### What you are asked to do
All of the lines below should be printed again exactly as they are.

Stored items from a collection
=======
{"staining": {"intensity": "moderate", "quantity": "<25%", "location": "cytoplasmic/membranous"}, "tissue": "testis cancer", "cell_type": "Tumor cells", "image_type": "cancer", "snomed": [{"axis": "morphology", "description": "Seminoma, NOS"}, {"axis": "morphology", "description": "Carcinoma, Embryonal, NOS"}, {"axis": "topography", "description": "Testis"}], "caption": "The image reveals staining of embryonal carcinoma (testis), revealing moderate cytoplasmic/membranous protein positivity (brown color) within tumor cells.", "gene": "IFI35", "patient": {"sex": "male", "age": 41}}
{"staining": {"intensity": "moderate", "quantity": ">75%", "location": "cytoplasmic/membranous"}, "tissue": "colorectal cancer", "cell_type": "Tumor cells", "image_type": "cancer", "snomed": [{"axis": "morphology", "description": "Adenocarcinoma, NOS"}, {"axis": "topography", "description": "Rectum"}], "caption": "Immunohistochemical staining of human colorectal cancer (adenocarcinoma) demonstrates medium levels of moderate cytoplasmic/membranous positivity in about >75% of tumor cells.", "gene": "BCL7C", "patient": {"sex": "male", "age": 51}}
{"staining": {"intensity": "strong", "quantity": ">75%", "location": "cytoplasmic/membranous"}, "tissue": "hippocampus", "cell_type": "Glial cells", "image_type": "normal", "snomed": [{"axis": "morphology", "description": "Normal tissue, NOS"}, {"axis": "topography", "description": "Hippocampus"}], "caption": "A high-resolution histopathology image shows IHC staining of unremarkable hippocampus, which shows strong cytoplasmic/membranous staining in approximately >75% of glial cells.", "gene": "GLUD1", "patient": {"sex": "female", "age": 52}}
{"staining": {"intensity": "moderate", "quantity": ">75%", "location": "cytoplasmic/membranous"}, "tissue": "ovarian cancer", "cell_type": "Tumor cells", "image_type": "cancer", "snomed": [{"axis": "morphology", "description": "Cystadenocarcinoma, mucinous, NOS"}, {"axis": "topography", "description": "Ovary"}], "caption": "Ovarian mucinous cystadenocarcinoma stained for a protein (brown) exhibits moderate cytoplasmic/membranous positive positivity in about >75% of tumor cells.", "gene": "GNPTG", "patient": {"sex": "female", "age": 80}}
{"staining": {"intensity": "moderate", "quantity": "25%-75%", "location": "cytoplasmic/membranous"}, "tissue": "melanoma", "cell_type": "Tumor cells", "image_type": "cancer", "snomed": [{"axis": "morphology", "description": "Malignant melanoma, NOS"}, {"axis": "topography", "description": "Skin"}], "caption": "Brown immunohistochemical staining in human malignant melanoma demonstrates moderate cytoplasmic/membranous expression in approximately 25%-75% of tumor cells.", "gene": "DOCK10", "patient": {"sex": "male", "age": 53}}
=======
### Solution for this task
{"staining": {"intensity": "moderate", "quantity": "<25%", "location": "cytoplasmic/membranous"}, "tissue": "testis cancer", "cell_type": "Tumor cells", "image_type": "cancer", "snomed": [{"axis": "morphology", "description": "Seminoma, NOS"}, {"axis": "morphology", "description": "Carcinoma, Embryonal, NOS"}, {"axis": "topography", "description": "Testis"}], "caption": "The image reveals staining of embryonal carcinoma (testis), revealing moderate cytoplasmic/membranous protein positivity (brown color) within tumor cells.", "gene": "IFI35", "patient": {"sex": "male", "age": 41}}
{"staining": {"intensity": "moderate", "quantity": ">75%", "location": "cytoplasmic/membranous"}, "tissue": "colorectal cancer", "cell_type": "Tumor cells", "image_type": "cancer", "snomed": [{"axis": "morphology", "description": "Adenocarcinoma, NOS"}, {"axis": "topography", "description": "Rectum"}], "caption": "Immunohistochemical staining of human colorectal cancer (adenocarcinoma) demonstrates medium levels of moderate cytoplasmic/membranous positivity in about >75% of tumor cells.", "gene": "BCL7C", "patient": {"sex": "male", "age": 51}}
{"staining": {"intensity": "strong", "quantity": ">75%", "location": "cytoplasmic/membranous"}, "tissue": "hippocampus", "cell_type": "Glial cells", "image_type": "normal", "snomed": [{"axis": "morphology", "description": "Normal tissue, NOS"}, {"axis": "topography", "description": "Hippocampus"}], "caption": "A high-resolution histopathology image shows IHC staining of unremarkable hippocampus, which shows strong cytoplasmic/membranous staining in approximately >75% of glial cells.", "gene": "GLUD1", "patient": {"sex": "female", "age": 52}}
{"staining": {"intensity": "moderate", "quantity": ">75%", "location": "cytoplasmic/membranous"}, "tissue": "ovarian cancer", "cell_type": "Tumor cells", "image_type": "cancer", "snomed": [{"axis": "morphology", "description": "Cystadenocarcinoma, mucinous, NOS"}, {"axis": "topography", "description": "Ovary"}], "caption": "Ovarian mucinous cystadenocarcinoma stained for a protein (brown) exhibits moderate cytoplasmic/membranous positive positivity in about >75% of tumor cells.", "gene": "GNPTG", "patient": {"sex": "female", "age": 80}}
{"staining": {"intensity": "moderate", "quantity": "25%-75%", "location": "cytoplasmic/membranous"}, "tissue": "melanoma", "cell_type": "Tumor cells", "image_type": "cancer", "snomed": [{"axis": "morphology", "description": "Malignant melanoma, NOS"}, {"axis": "topography", "description": "Skin"}], "caption": "Brown immunohistochemical staining in human malignant melanoma demonstrates moderate cytoplasmic/membranous expression in approximately 25%-75% of tumor cells.", "gene": "DOCK10", "patient": {"sex": "male", "age": 53}}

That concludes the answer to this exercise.